Onshore wind farms support barely 2,000 jobs in Scotland despite Alex Salmond’s claim they are a major source of employment, ministers have admitted.
Fergus Ewing, the SNP Energy Minister, published figures showing there are 2,235 posts “connected directly to onshore wind”, less than a fifth of the total for all forms of green power.
Mr Salmond last year told MSPs that 18,000 Scots were employed in renewable energy before downgrading that total to 11,000 by requesting the Scottish Parliament written record of proceedings be secretly changed.
The Conservatives last night said the new figure raises further questions about the SNP’s drive for a speedy expansion of wind farms across rural Scotland.
The First Minister has claimed his target of generating the equivalent of all Scotland’s electricity from renewable sources by 2020 would lead to the country’s re-industrialisation and thousands of jobs.
However, most of the target is expected to be met using thousands of onshore wind turbines as this is by far the most mature of the renewable technologies.
John Lamont, Scottish Tory Chief Whip, said: “The rhetoric from the Scottish Government over recent years has given the clear impression that wind farms are worth the visual sacrifice because they are such a major source of employment.

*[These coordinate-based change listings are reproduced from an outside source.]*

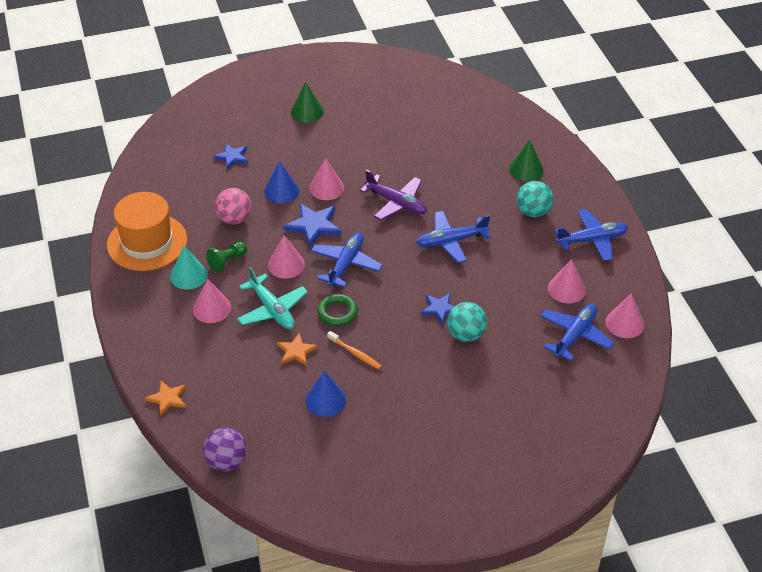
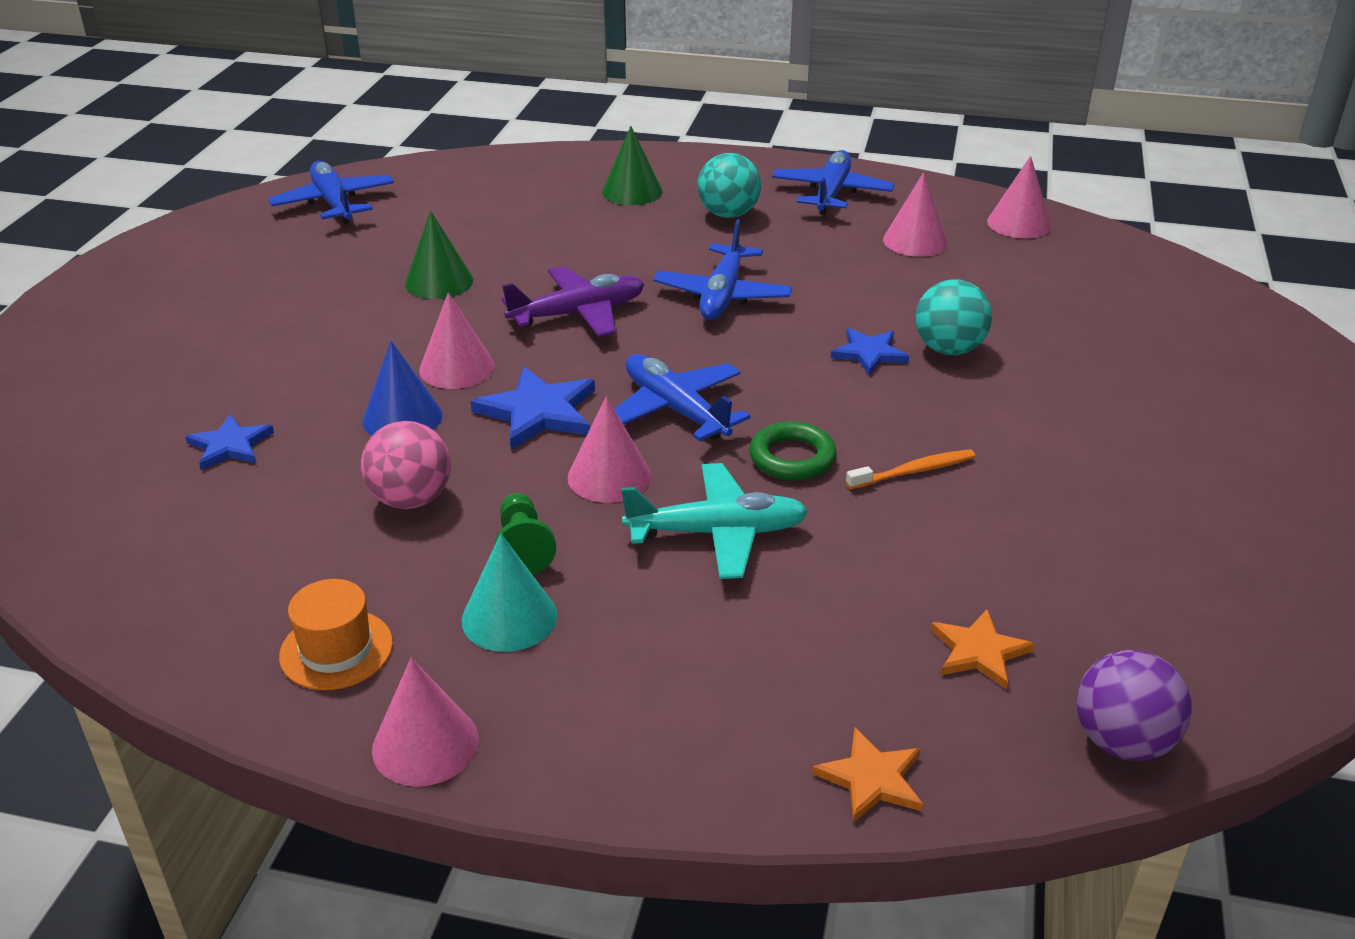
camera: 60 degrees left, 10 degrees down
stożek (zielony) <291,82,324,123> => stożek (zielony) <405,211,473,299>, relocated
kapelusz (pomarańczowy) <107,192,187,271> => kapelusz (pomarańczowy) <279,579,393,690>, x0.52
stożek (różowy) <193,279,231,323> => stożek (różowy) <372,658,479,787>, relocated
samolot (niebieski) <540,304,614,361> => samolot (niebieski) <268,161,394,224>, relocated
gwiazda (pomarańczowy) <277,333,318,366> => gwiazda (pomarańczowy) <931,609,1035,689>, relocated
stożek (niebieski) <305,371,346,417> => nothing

“Yet now we learn that far from the misleading 11,000 figure, which includes all renewable sources, there are only 2,000 employed thanks to wind farm developments. This is deliberate manipulation by the SNP – and they can’t even say where these jobs are.”
Mr Lamont received the real jobs total after asking the Scottish Government how many people have jobs “directly connected to wind farm developments”.
Mr Ewing replied initially using an oft-quoted estimate by Scottish Renewables, the trade body representing wind farm companies, that there were 11,136 full-time posts in green energy in 2011/12.
However, he then admitted that only 18 per cent of these jobs were in onshore wind. But the minister added: “The success of the onshore wind industry has contributed towards the wider success of the renewable energy sector and, in particular, provided a rationale for major grid upgrade projects.”
The Scottish Government has claimed offshore wind alone will generate up to 28,000 jobs but critics have claimed the majority of posts will be filled by foreign turbine manufacturers and installation teams.
After realising he had wrongly stated there are 18,000 renewables jobs, Mr Salmond wrote to Holyrood’s administrators last year asking that they change his answer by altering the official report, a written minute of parliament’s proceedings.
However, he did not simultaneously follow Scottish Parliament guidance that he publicise the correction by telling the MSP whose question prompted his inaccurate answer and the opposition parties.
MSPs only discovered that the jobs total was incorrect and Mr Salmond’s subsequent attempt to alter Holyrood’s records after the error was highlighted by an anti-wind farm campaigner.